Peritonitis occurs in a few cases as a complicating inflammation.
Cirrhosis of the liver is found quite frequently.
PROGNOSIS.—In every case of chronic diffuse nephritis the natural course of the morbid changes in the kidney tissue is to become more marked and involve more and more of the kidney. The effect upon the general health of the patient is not in any exact relation to the degree of the kidney lesion. These two facts render the prognosis of chronic diffuse nephritis very uncertain. The disease is always a very serious one, and terminates regularly in destroying life, but the length of time that will elapse before this fatal termination, and the precise way in which death will take place, are difficult to determine beforehand.
TREATMENT.—There seems no good reason for believing that we can directly influence the development of the lesions in the kidneys. It is possible that such a development may be indirectly delayed by improving the general health of the patient.
There is good reason to believe that some of the symptoms which occur regularly in patients who have chronic diffuse nephritis are dependent not upon the nephritis, but upon other causes. We may therefore look for indications for treatment in three different directions:
1. To delay the development of the disease by improving the general health of the patient.

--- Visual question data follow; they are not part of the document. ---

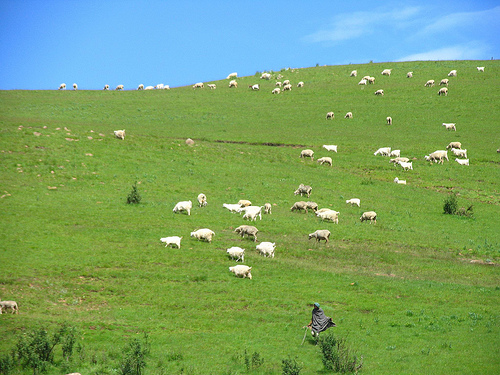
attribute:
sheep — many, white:
[150, 185, 284, 281]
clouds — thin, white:
[316, 8, 478, 40]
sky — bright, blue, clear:
[252, 6, 290, 28]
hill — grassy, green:
[177, 100, 221, 126]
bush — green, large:
[440, 190, 476, 222]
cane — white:
[299, 323, 309, 346]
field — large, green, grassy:
[219, 104, 286, 142]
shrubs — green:
[10, 319, 158, 365]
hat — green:
[312, 301, 322, 310]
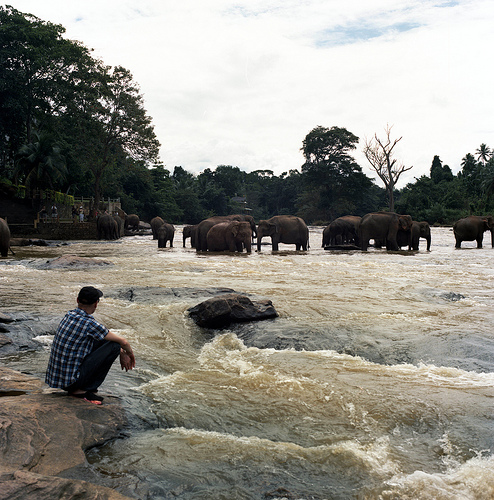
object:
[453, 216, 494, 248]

2. To treat those symptoms which are not produced by the kidney disease.
3. To treat those symptoms which are produced by the kidney lesions.
To fulfil the first indication the most potent influences that we have are the giving up of business and of vicious habits and causing the patient to live year after year in the most suitable climates. Generally speaking, warm climates are to be preferred, but the individual disposition of each patient must always be consulted.
Of less efficacy, but still of importance, are the improvement of the digestion by means of drugs and the feeding of the patient.